## [What the task asks]
Go through the records and filter out every line lacking the word "provides"; copy the lines that remain.

[Data records]
● ● ● ● ●

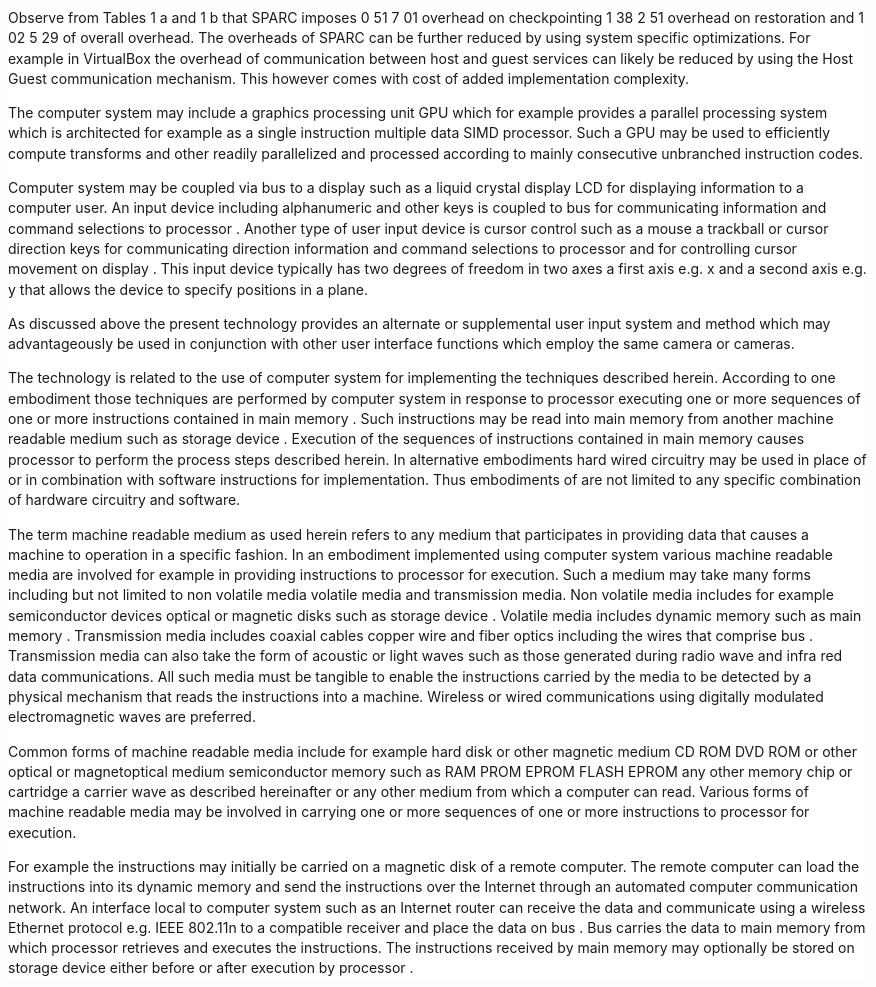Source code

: Observe from Tables 1 a and 1 b that SPARC imposes 0 51 7 01 overhead on checkpointing 1 38 2 51 overhead on restoration and 1 02 5 29 of overall overhead. The overheads of SPARC can be further reduced by using system specific optimizations. For example in VirtualBox the overhead of communication between host and guest services can likely be reduced by using the Host Guest communication mechanism. This however comes with cost of added implementation complexity.

The computer system may include a graphics processing unit GPU which for example provides a parallel processing system which is architected for example as a single instruction multiple data SIMD processor. Such a GPU may be used to efficiently compute transforms and other readily parallelized and processed according to mainly consecutive unbranched instruction codes.

Computer system may be coupled via bus to a display such as a liquid crystal display LCD for displaying information to a computer user. An input device including alphanumeric and other keys is coupled to bus for communicating information and command selections to processor . Another type of user input device is cursor control such as a mouse a trackball or cursor direction keys for communicating direction information and command selections to processor and for controlling cursor movement on display . This input device typically has two degrees of freedom in two axes a first axis e.g. x and a second axis e.g. y that allows the device to specify positions in a plane.

As discussed above the present technology provides an alternate or supplemental user input system and method which may advantageously be used in conjunction with other user interface functions which employ the same camera or cameras.

The technology is related to the use of computer system for implementing the techniques described herein. According to one embodiment those techniques are performed by computer system in response to processor executing one or more sequences of one or more instructions contained in main memory . Such instructions may be read into main memory from another machine readable medium such as storage device . Execution of the sequences of instructions contained in main memory causes processor to perform the process steps described herein. In alternative embodiments hard wired circuitry may be used in place of or in combination with software instructions for implementation. Thus embodiments of are not limited to any specific combination of hardware circuitry and software.

The term machine readable medium as used herein refers to any medium that participates in providing data that causes a machine to operation in a specific fashion. In an embodiment implemented using computer system various machine readable media are involved for example in providing instructions to processor for execution. Such a medium may take many forms including but not limited to non volatile media volatile media and transmission media. Non volatile media includes for example semiconductor devices optical or magnetic disks such as storage device . Volatile media includes dynamic memory such as main memory . Transmission media includes coaxial cables copper wire and fiber optics including the wires that comprise bus . Transmission media can also take the form of acoustic or light waves such as those generated during radio wave and infra red data communications. All such media must be tangible to enable the instructions carried by the media to be detected by a physical mechanism that reads the instructions into a machine. Wireless or wired communications using digitally modulated electromagnetic waves are preferred.

Common forms of machine readable media include for example hard disk or other magnetic medium CD ROM DVD ROM or other optical or magnetoptical medium semiconductor memory such as RAM PROM EPROM FLASH EPROM any other memory chip or cartridge a carrier wave as described hereinafter or any other medium from which a computer can read. Various forms of machine readable media may be involved in carrying one or more sequences of one or more instructions to processor for execution.

For example the instructions may initially be carried on a magnetic disk of a remote computer. The remote computer can load the instructions into its dynamic memory and send the instructions over the Internet through an automated computer communication network. An interface local to computer system such as an Internet router can receive the data and communicate using a wireless Ethernet protocol e.g. IEEE 802.11n to a compatible receiver and place the data on bus . Bus carries the data to main memory from which processor retrieves and executes the instructions. The instructions received by main memory may optionally be stored on storage device either before or after execution by processor .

● ● ● ● ●

## [Your response]
The computer system may include a graphics processing unit GPU which for example provides a parallel processing system which is architected for example as a single instruction multiple data SIMD processor. Such a GPU may be used to efficiently compute transforms and other readily parallelized and processed according to mainly consecutive unbranched instruction codes.
As discussed above the present technology provides an alternate or supplemental user input system and method which may advantageously be used in conjunction with other user interface functions which employ the same camera or cameras.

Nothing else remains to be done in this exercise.